▸ **Study text**:

====

- Born: Luisito Garcia Medina 8 January 1970
- Died: 5 May 2016 (aged 46) Manila, Philippines
- Resting place: Manila North Cemetery
- Occupation: Actor
- Years active: 1974–2011

= Bentot Jr. =

Filipino actor (1970–2016)

Bentot Jr. (born Luisito "Louie" Garcia Medina; January 8, 1970 – May 5, 2016) was a Filipino actor, and the adopted son of the late comedian Bentot. He had an older brother, Nick Medina, who is also known as Bentot Jr.

==Background==
Bentot Jr.'s first movie role was at the age of 3.5 years old and he made 14 more movies up until 1985, when he left the film industry in favor of his studies. He returned to the industry in 2000 and continued to make movies until his last movie, Djagwar in 2011. He played Lando in Philippines' movie Panday. He made his first international appearance in the Bruceploitation movie The Return of Bruce with Bruce Le and Elizabeth Oropesa.

He won his first award in 1977 Metro Manila Film Festival as Best Child Performer from the movie Ang Lalake, Ang Alamat at ang Baril with actor Fernando Poe Jr. He has received three more trophies for the movies Tatak ng Tondo (1978), Ang Lihim ng Guadalupe (1979), Hoy Tukso Layuan Mo Ako (1980), with awards in 1978 as MMFF-Best Child Performer and two awards from FAMAS as Best Child Actor, respectively.

====

[Rendered images and their source text]

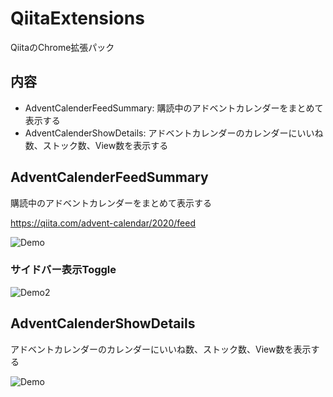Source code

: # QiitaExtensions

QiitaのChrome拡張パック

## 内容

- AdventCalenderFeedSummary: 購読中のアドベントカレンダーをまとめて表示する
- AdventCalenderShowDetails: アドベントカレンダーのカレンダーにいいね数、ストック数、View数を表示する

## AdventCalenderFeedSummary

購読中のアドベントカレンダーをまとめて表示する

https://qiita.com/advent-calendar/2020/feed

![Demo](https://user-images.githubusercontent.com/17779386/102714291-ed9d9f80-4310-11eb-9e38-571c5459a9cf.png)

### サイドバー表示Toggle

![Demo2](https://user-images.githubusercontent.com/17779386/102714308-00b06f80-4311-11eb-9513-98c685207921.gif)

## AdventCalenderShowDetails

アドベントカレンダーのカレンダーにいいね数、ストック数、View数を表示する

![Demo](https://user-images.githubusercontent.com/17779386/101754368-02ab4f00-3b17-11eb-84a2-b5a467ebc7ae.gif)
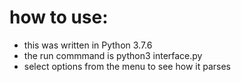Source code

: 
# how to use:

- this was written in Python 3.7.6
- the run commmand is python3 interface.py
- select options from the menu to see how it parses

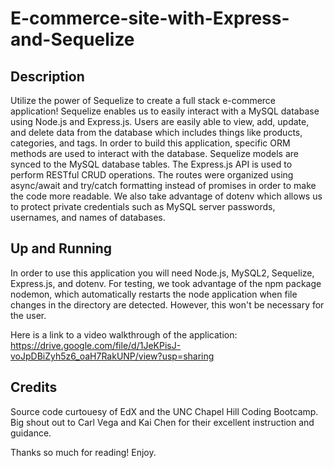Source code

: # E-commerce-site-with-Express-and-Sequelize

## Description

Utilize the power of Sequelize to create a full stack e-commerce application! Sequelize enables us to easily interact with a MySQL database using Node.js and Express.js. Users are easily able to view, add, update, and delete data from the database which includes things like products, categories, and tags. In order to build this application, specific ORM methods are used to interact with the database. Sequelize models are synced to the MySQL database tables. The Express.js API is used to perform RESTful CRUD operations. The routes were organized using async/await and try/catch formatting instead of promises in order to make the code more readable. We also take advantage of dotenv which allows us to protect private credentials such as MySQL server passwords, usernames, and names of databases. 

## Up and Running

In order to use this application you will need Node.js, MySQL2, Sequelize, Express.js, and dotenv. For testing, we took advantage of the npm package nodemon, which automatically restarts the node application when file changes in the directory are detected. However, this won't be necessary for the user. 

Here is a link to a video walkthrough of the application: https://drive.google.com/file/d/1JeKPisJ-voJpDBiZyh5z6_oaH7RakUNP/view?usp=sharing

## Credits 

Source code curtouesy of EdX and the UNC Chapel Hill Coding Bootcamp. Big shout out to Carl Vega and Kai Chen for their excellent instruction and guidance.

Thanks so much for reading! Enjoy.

====

▸ **What to work on**:
Reproduce everything in the Bentot Jr. profile from "- Born: Luisito" down to "Filipino actor (1970–2016)", swapping "Occupation" for "Profession". These records were drawn from a separate source.

▸ **Problem solution**:
- Born: Luisito Garcia Medina 8 January 1970
- Died: 5 May 2016 (aged 46) Manila, Philippines
- Resting place: Manila North Cemetery
- Profession: Actor
- Years active: 1974–2011

= Bentot Jr. =

Filipino actor (1970–2016)